DOCUMENT EXCERPT:
By following six steps, regulated companies are better positioned to adopt and validate computer software with ease.
Software validation is one of the most time-consuming and resource-intensive activities a company can encounter when implementing and using computer software in a regulated environment. These activities often delay an organization's ability to implement and go live with new software or features.
If your company is regulated by the Food and Drug Administration (FDA), you are required to validate your electronic systems to comply with 21 CFR Part 11 and 21 CFR 820, among other regulations. While the FDA requires software validation, it does not specify how to validate. Rather, the agency wants evidence that you've documented how you intend to validate and then to prove that you've done it the way you specified. The goal is to ensure the software will work as expected for your use cases and to ensure that any invalidated or altered records are easily identifiable.

ACTIVITY LIST:
a - Which two FDA regulations does the software validation passage name as requiring companies to validate their electronic systems?
b - Reproduce the software validation passage starting at "By following six" and ending at "software or features.".
c - Write what comes next in the software validation passage, picking up after its final sentence.
The data below come from a separate source.

EXTRACTED ENTRIES:
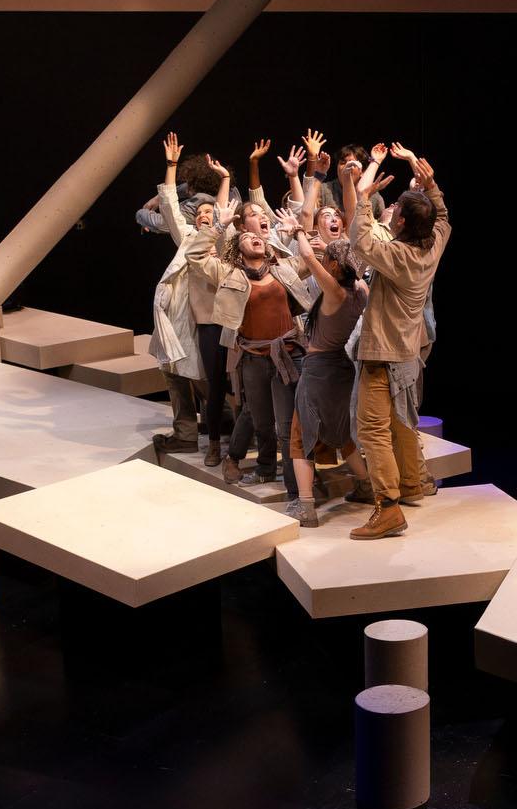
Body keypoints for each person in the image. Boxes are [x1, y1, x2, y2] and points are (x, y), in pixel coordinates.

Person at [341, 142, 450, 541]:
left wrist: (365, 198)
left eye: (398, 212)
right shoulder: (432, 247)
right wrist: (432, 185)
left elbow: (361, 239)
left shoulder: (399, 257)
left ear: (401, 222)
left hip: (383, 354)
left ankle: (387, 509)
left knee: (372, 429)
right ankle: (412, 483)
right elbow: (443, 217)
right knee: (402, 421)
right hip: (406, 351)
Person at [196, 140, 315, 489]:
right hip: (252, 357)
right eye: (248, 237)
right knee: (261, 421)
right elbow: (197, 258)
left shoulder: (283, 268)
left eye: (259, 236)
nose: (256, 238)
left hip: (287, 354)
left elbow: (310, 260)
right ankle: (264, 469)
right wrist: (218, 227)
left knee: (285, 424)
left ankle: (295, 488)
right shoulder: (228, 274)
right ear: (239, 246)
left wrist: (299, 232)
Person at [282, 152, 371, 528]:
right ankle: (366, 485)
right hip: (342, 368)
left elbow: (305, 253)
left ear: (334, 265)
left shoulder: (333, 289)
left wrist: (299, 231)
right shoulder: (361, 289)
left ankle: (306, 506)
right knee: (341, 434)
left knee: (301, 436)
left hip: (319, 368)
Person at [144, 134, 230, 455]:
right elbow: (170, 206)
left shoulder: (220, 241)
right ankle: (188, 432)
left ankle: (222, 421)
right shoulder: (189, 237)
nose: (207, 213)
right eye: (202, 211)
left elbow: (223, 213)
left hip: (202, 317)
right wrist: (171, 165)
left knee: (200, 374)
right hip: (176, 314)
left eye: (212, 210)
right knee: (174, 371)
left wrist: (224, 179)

ANSWERS IN ORDER:
a - 21 CFR Part 11 and 21 CFR 820.

b -
By following six steps, regulated companies are better positioned to adopt and validate computer software with ease.
Software validation is one of the most time-consuming and resource-intensive activities a company can encounter when implementing and using computer software in a regulated environment. These activities often delay an organization's ability to implement and go live with new software or features.

c -
FDA recently published a draft guidance for Computer Software Assurance, which is intended to further clarify how to use a risk-based approach to ensure device quality and patient safety are assured. Leveraging this guidance, below are six steps to help reduce the time, pain, and cost of the software validation process while ensuring the highest levels of quality and safety.
Companies should select vendors who have robust testing practices and products already in place for both the functional and best practice validation scenarios. As part of the selection process, they should conduct a vendor audit to better understand the vendor, its software, and its development and testing practices. An audit also importantly helps establish a working relationship between the customer and vendor. Audits can also be done immediately after the software purchase, while planning validation activities, or as part of a periodic review process. By understanding, having input to, and gaining confidence in the vendor's development practices, companies have greater flexibility to leverage the test efforts that the vendor is already performing, rather than spending time recreating them.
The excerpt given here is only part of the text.